This is it: a data analysis program on Kickstarter projects. I started this project thinking that I would scrape tweets, but I couldn’t decide what to scrape. Instead, I went looking for datasets and found one about foreign and domestic Kickstarter projects on Kaggle. Once I cleaned the data and started figuring out what sorts of things I could do with it, I decided that it wasn’t enough. Instead I found another dataset that compared successful and failed Kickstarter projects. I though that this was a much stronger basis for comparison so I downloaded the data and prepared it to be uploaded into my project.
After the data was ready, I had to figure out how to organize the menu options and data visualizations. I procrastinated on this for awhile and set to work on the dictionary. I decided early on that I could best fulfill this requirement with a help dictionary. I was thinking that the user needed to know where the data came from and what it meant. So I compiled a single dictionary that can be used for all the help functions. Each value is worded so that it can be inserted into a given format and make sense to a user. I only made one dictionary, but made certain keys accessible from certain menu options to keep everything clear.

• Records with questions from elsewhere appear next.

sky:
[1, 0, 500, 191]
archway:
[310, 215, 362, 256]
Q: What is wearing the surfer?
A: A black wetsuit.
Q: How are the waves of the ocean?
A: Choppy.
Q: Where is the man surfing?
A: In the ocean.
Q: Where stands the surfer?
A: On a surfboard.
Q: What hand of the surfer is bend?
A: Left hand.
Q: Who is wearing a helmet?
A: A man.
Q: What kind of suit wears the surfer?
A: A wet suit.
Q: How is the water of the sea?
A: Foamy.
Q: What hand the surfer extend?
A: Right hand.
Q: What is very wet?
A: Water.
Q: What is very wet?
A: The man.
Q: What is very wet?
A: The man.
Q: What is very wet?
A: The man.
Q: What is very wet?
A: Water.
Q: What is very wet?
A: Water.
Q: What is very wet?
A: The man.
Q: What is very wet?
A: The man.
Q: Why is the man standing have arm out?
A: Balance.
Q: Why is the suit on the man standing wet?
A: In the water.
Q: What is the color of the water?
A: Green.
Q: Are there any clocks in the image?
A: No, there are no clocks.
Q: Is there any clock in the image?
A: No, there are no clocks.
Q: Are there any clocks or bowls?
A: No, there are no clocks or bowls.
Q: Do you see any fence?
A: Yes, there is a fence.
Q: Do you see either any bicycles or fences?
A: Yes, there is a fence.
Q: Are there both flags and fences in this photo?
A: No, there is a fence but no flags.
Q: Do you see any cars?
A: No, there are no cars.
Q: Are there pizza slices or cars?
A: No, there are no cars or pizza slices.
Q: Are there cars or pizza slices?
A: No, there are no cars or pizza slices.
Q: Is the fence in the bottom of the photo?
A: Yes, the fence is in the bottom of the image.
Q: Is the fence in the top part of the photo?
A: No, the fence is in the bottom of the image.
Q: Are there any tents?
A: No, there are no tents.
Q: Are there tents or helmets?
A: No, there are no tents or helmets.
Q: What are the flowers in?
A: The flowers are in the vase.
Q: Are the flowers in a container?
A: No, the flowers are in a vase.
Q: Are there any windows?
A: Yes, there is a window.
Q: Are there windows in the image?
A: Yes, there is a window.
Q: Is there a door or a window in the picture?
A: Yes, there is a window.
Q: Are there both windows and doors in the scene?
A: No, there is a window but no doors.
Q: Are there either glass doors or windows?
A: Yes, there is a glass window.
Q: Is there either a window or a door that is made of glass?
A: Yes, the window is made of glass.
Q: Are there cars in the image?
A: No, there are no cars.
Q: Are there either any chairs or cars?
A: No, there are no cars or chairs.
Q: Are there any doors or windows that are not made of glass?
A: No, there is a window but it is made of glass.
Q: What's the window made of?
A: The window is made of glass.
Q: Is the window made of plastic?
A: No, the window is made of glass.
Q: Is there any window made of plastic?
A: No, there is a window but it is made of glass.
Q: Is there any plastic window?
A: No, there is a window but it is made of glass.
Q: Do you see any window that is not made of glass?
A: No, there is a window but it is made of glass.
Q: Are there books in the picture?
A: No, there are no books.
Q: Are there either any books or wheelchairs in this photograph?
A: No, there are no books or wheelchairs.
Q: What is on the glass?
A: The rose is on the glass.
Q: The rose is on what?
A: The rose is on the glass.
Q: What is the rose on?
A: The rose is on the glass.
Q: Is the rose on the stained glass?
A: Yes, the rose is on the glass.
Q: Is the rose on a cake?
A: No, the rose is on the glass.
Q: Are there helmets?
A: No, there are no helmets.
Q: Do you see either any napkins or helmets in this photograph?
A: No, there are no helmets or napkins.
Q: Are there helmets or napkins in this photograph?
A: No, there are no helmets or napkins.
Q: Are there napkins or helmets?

I had a little snafu with the dictionary because it returned a value even if you enter an invalid key. For that reason, I was initially unable to use a function for returning the answer. In my update, I reached out to my group members asking for advice. Zach helped me out and developed a snapshot of a function to streamline the help code, however this code threw an error if the user typed in a bad number. At first I thought that I would use a try-except sequence, but I had trouble getting that to work. Instead, I reconfigured Zach’s suggestions into an if-elif-else statement within the function to inform the user that s/he had typed an incorrect number. Problem solving strategy #1: Ask for help from your peer group.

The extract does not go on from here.